For instance, the writings of Josephus are known to contain various errors and contradictions. Archaeological investigation at the site of Masada indicates that key aspects of Josephus’ grand tale of the unified, disciplined mass suicide of the Jewish defenders probably didn’t happen. Magen Broshi of the Israel Museum writes of Josephus’ accuracy:
Was Josephus always correct? Certainly not. His inaccuracies range from vagueness to blatant exaggeration. Shaye Cohen accuses him of “inveterate sloppiness”. The index to Cohen’s book goes so far as actually to include entries for “exaggeration”, “inconsistency and sloppiness” and “corrupt transmission of names and numbers”. Indeed, even if it is accepted that copyists were responsible for not a few of his mistakes (some of which have been hinted at already), it still cannot be denied that he was by nature somewhat negligent. The list of scholars who have deprecated his errors is long but suffice it to mention here the accusations of two eminent archaeologists alone, since archaeology is the central theme of the present discussion. Albright remarks on “how inaccurate Josephus generally was in details . . .” Vincent goes even further. “Il serait superflu”, he maintains, “d’accentuer de nouveau la futilite de toute evaluation fondee sur les chiffres de Josephe.”

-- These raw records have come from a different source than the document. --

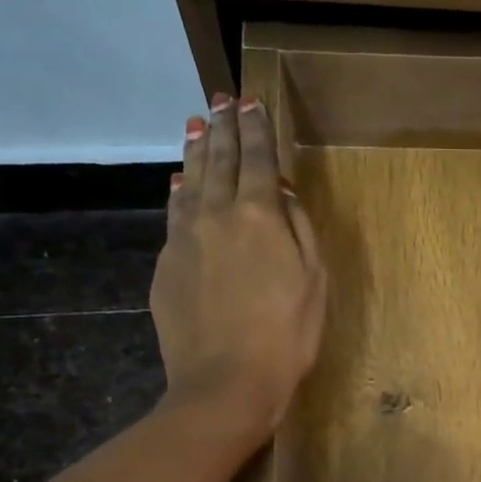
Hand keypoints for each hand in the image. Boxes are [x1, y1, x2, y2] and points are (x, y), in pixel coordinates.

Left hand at [152, 96, 326, 434]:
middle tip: (221, 100)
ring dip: (195, 150)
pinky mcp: (166, 263)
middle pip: (219, 161)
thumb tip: (281, 193)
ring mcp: (185, 238)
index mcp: (260, 216)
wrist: (226, 382)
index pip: (257, 159)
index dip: (256, 129)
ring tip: (197, 125)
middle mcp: (217, 215)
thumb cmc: (286, 336)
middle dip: (223, 127)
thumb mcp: (313, 282)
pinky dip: (179, 190)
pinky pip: (174, 213)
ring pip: (189, 180)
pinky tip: (179, 182)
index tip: (251, 101)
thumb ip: (299, 231)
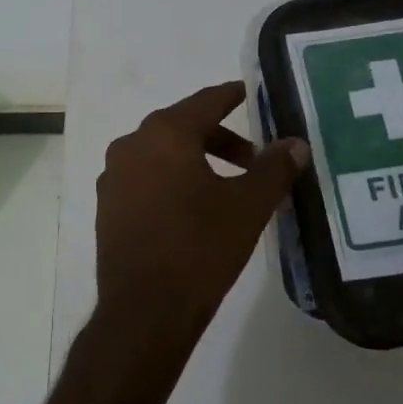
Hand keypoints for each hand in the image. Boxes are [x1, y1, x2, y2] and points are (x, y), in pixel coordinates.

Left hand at [93, 82, 309, 369]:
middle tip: (252, 160)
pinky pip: (144, 179)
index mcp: (165, 133)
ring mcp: (113, 176)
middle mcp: (131, 144)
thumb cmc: (200, 247)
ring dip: (194, 161)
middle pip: (182, 127)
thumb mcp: (248, 206)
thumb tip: (295, 143)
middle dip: (220, 139)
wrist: (145, 309)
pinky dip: (170, 181)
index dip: (233, 96)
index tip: (251, 94)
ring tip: (226, 189)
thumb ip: (273, 168)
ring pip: (161, 154)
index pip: (206, 102)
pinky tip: (191, 210)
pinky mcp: (107, 206)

[“The Credibility of Josephus”, http://www.centuryone.com/josephus.html]
The existence of these mistakes, however, is not taken to obviate the historical value of Josephus’ writings. Broshi concludes, “It has not been our intention here to prove that he is always exact of correct in every statement, but to show that his data are in many instances accurate, and that they stem from reliable sources to which he had access from the very beginning of his literary career.”

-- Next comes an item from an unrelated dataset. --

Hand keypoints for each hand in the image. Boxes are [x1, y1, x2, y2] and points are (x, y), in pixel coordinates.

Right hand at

Josephus and Luke often treat the same characters and events in first-century Palestine. Josephus is often cited by scholars to confirm or to challenge the veracity of Luke’s assertions. There is a tendency to automatically believe Josephus over Luke in cases where they seem to disagree. However, this bias may not always be justified, considering the extent of errors in Josephus.
Summary of Historical Accuracy in Luke’s Writings
Earlier we described the accuracy of Luke in the Book of Acts as being excellent. While a few controversial issues remain, the vast majority of Luke’s allusions to persons and places have firm external support. Again and again over the past 150 years, skeptics have been proven wrong as additional information came to light which vindicated Luke’s assertions.
As discussed above, objections have been raised regarding Luke’s mention of the census of Quirinius in connection with Jesus’ birth, but there are reasonable resolutions for this.
To specify the date of the appearance around 27-29 A.D. of John the Baptist who ushered in Jesus’s public ministry, Luke (3:1-2) mentions eight notable figures. Of the eight personages named by Luke, seven of the eight (87.5%) have firm external corroboration. The eighth (Lysanius of Abilene) is disputed, but he has no bearing on any event in the New Testament and there is reason to believe that Luke is correct here as well.
All of this demonstrates earnestness and skill in the portrayal of past events. This in turn should give us reasonable confidence that Luke accurately handles the material from his (eyewitness-based) sources regarding the life and teachings of Jesus, even if he imposes his own sense of order upon it.